Of course, I didn’t stop at the wooden shit, I bought a bunch of other needless apparel as well. I tried to keep it to items that I’m going to be wearing for presentations next week in New York, but ended up buying several cute tank- and wrap-type tops as well. Nice for dates….if I could ever get any. Not so great for big-wig presentations. Picture me walking into the room in a strapless wrap-tie bustier type getup and a bunch of wooden accessories. Sure.

So to balance things out, I did buy the greatest black skirt with the frothiest petticoat underneath! It’s so fabulous!! And then of course, I had to get the strappy heels to go with. Top it with a crisp cotton fitted dress shirt, and voila! Presentation perfection!

So yeah, several hours and many hundreds of dollars later…I don’t know if I feel better, but my closet is bulging. Even after I finally did the winter/spring closet swap this evening.

Now I’m doing laundry. There are currently 24 pairs of panties hanging to dry on the rack in the hallway. Does that say anything about how often I do laundry? I’m going commando at the moment.
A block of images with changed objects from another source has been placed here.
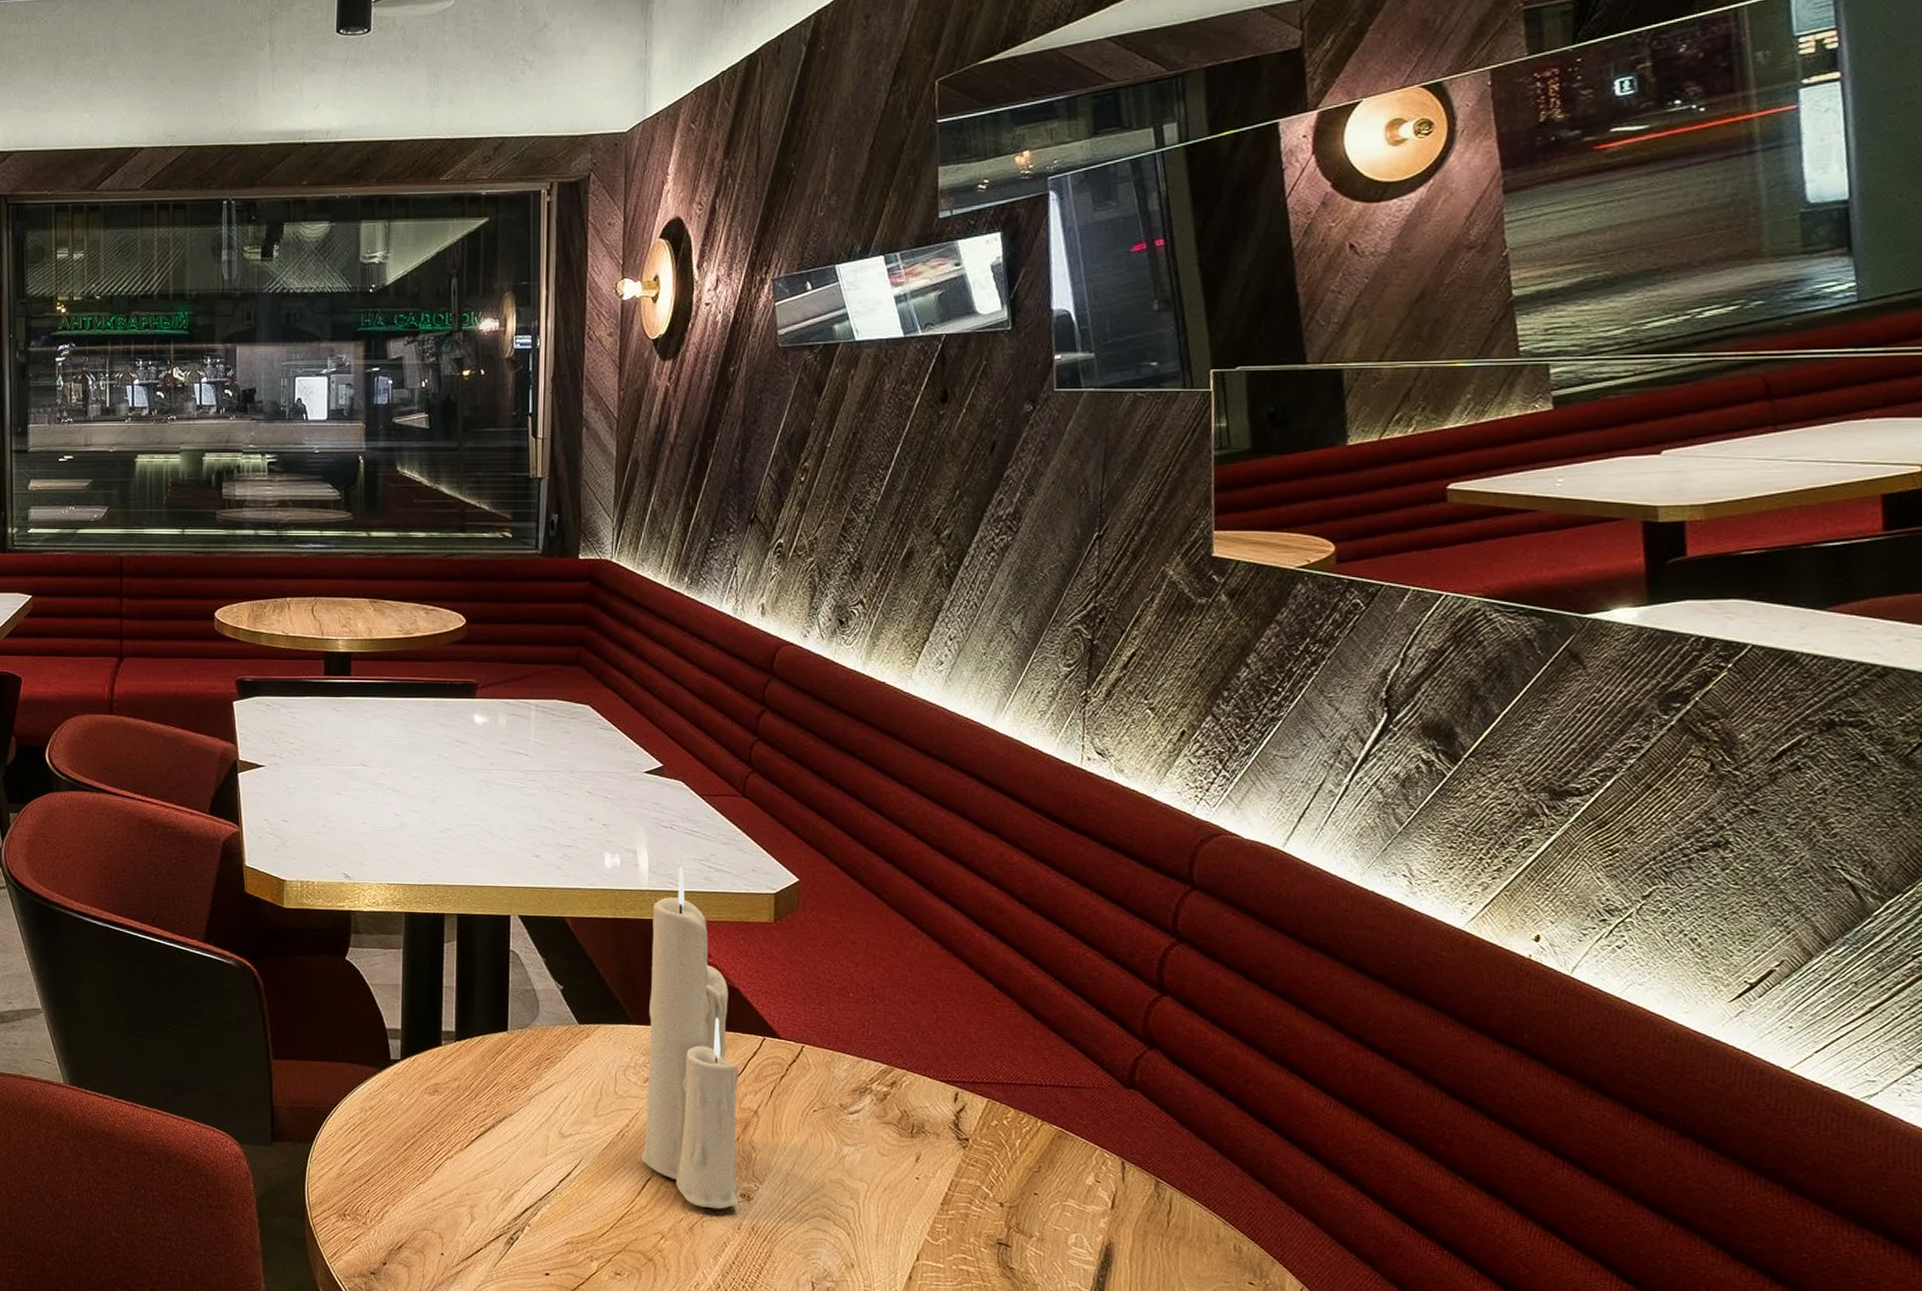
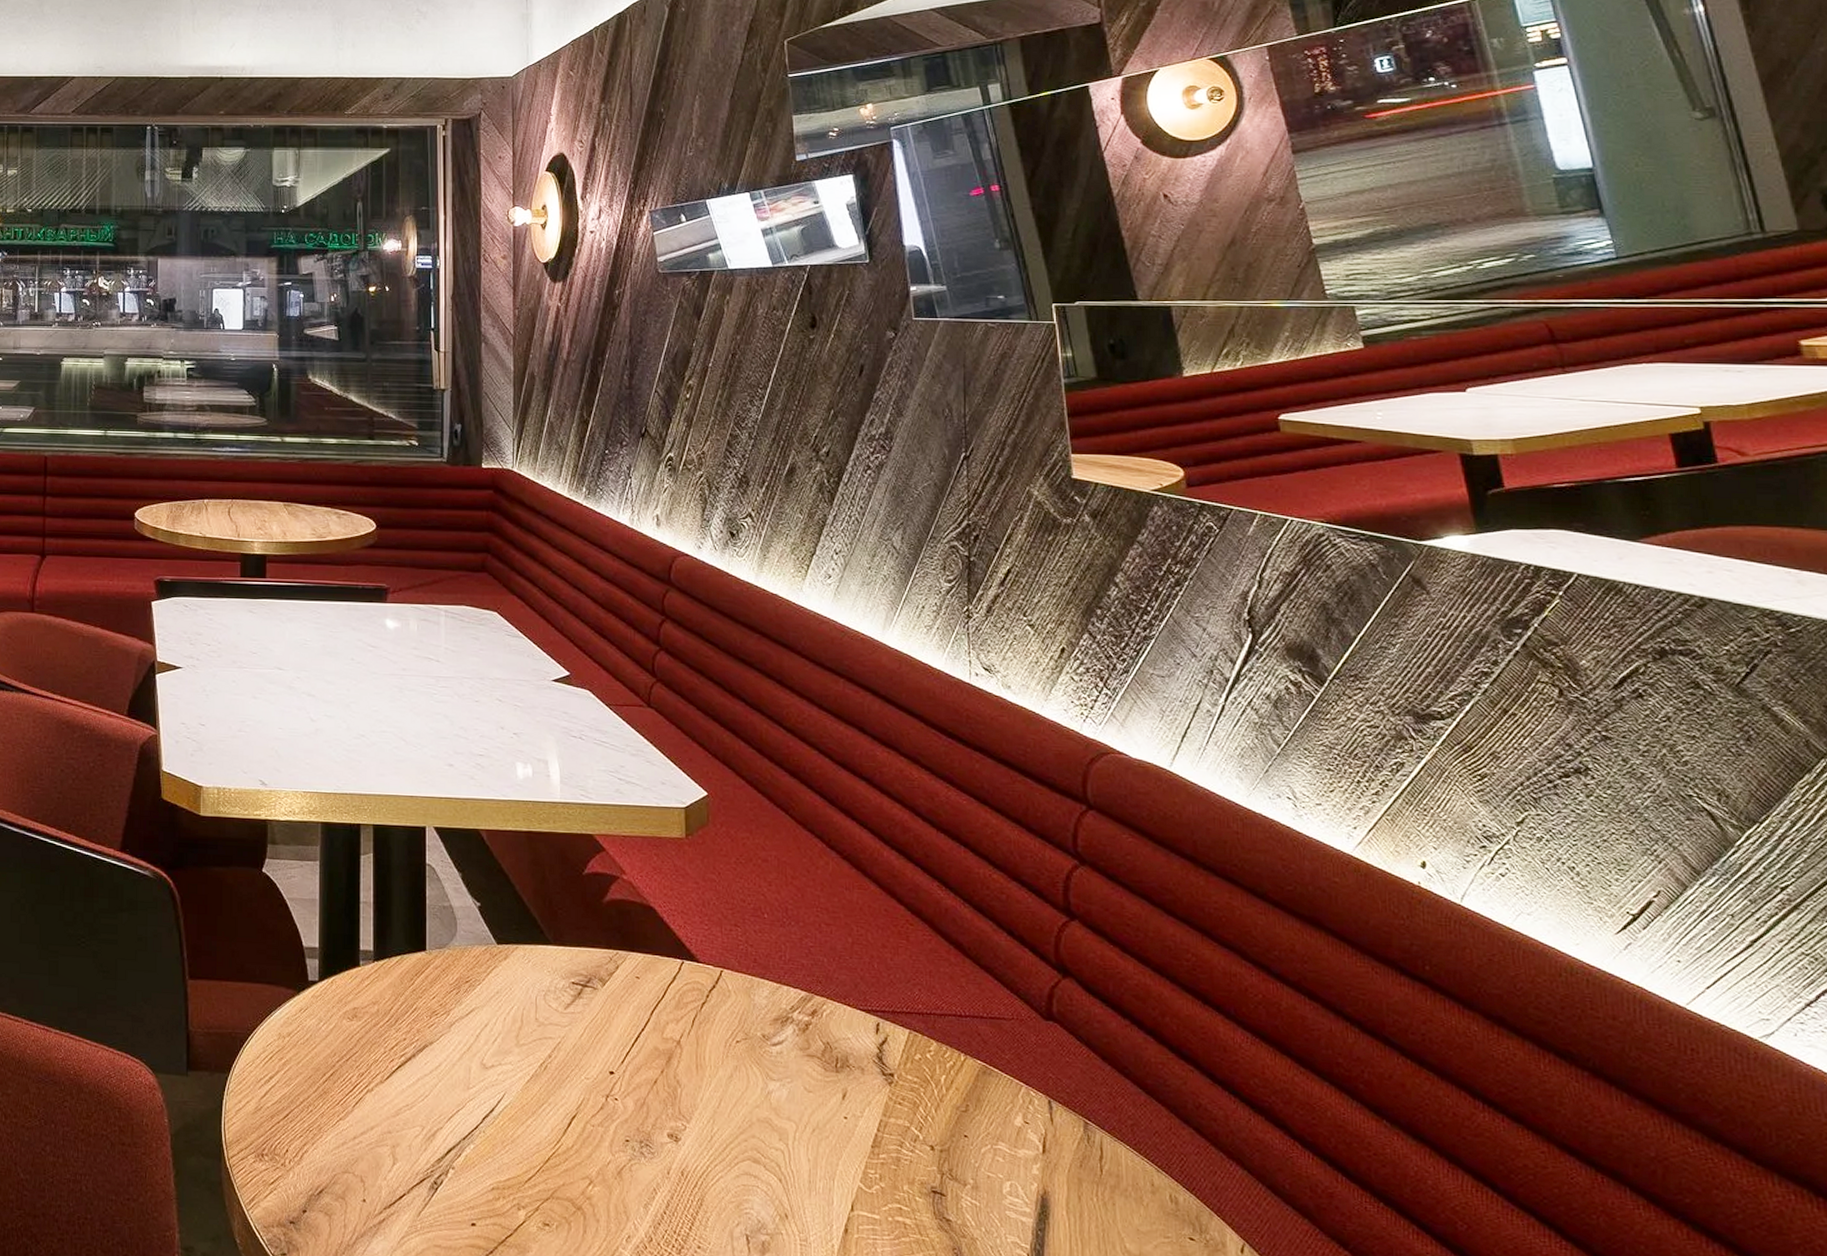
candle: present [641,867,739,1209] -> none [565,778,666,1151]

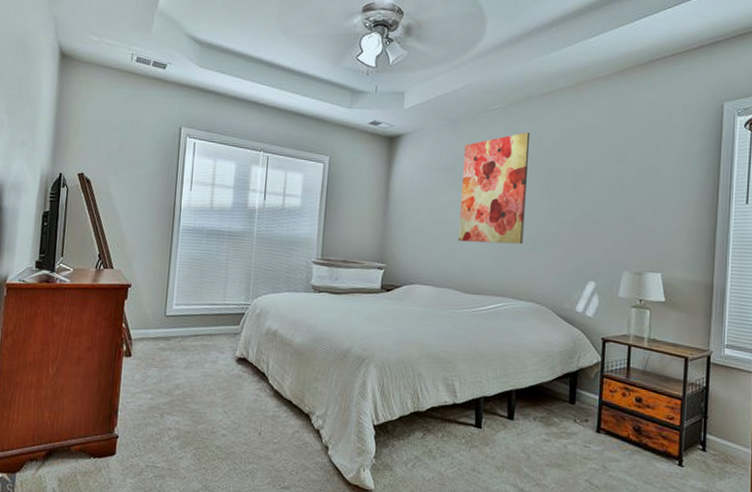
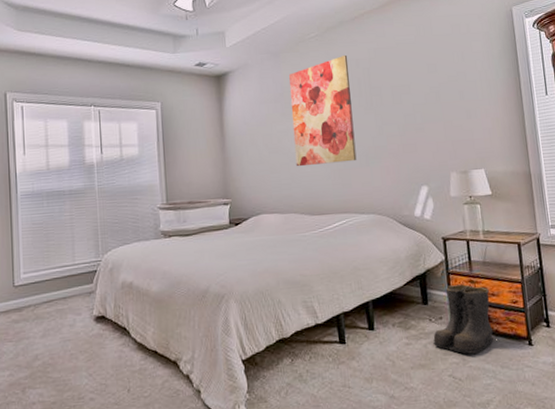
boots: none [573,389,644,463] -> present [432,284,496,354]

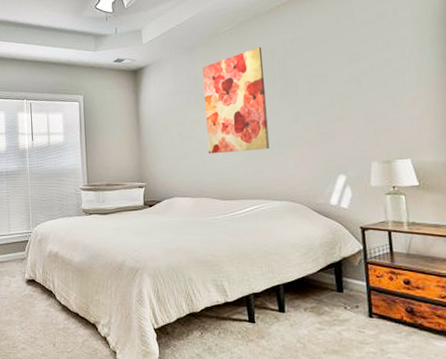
boots: present [432,284,496,354] -> none [347,275,420,345]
Speaking of which, in honor of Memorial Day, I actually did something memorious (?). I went to a war memorial yesterday. The thought just struck me like a strange urge, and I’d gone out there once with Q, but when we went, the museum part was closed and the observation deck was too, so I figured that everything had to be open this weekend, right? And it was.

The weather was perfect, but I’d worn the wrong shoes for climbing a lot of steps and then walking around on a grassy knoll-type area (really high wedges on really bumpy terrain), so I went to the museum part and that’s when I just got even more depressed and down. Nothing like reading about death, destruction, and the ripping apart of nations, eh? I know that the purpose of having this long weekend is to remember those who have fought and paid the ultimate price, but ugh. I don’t know if I’ve ever REALLY thought about it that deeply.

And then I saw this elderly woman accidentally fall down on some of the steps. Several people crowded around, and I could just feel her pain. I think she hurt herself pretty badly because an ambulance was eventually called and they took her away on a stretcher. I felt the strongest urge to cry right then. I could feel it welling up inside.

And then last night I finished reading The Kite Runner at about 2am, and I just sat in my bed and the tears freely rolled down my cheeks.

It’s been a long time since I’ve had a good cry, but that one wasn’t all that great. I’m not done. I don’t feel cleansed yet. I predict a flood sometime in the near future.

Damn. The dryer just buzzed. Gotta go tend to the chores.